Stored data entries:
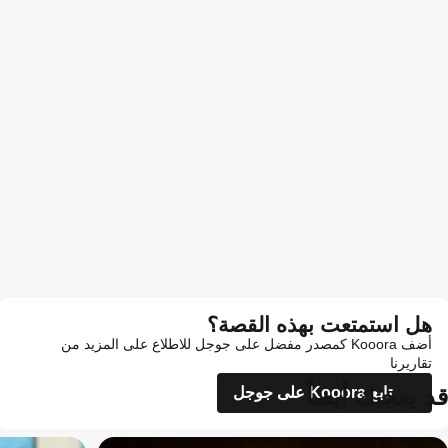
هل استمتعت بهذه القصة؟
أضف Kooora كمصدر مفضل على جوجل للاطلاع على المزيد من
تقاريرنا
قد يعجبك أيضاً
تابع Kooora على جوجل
---
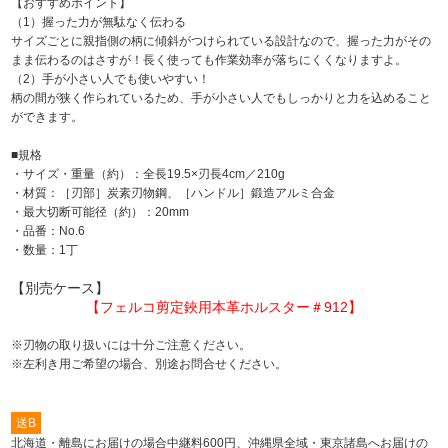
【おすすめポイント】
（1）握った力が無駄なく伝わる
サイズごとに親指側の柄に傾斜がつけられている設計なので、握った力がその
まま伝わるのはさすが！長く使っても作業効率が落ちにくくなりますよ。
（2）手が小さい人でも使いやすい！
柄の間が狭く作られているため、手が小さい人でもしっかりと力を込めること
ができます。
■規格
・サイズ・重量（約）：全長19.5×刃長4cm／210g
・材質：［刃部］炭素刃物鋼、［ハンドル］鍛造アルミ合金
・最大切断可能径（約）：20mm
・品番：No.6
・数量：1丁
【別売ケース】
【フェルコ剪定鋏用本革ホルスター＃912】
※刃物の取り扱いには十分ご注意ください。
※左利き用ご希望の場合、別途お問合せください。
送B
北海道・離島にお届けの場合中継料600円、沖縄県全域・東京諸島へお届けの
...
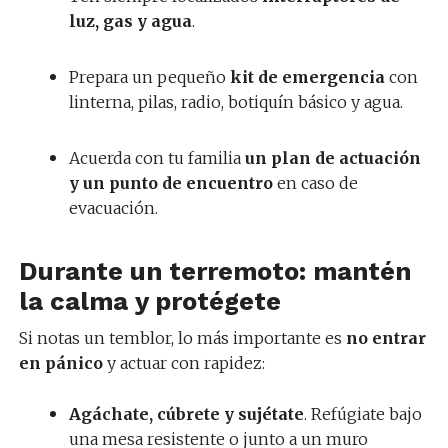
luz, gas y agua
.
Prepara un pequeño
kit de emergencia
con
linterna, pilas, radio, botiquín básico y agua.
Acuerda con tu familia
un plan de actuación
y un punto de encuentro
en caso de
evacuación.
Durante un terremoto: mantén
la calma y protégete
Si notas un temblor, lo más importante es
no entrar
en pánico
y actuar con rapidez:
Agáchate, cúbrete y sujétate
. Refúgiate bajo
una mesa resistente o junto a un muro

- _TASK BRIEF_:
Respond with only the number of lines above that include the string "جوجل".

- _SOLVED PROBLEM_:
2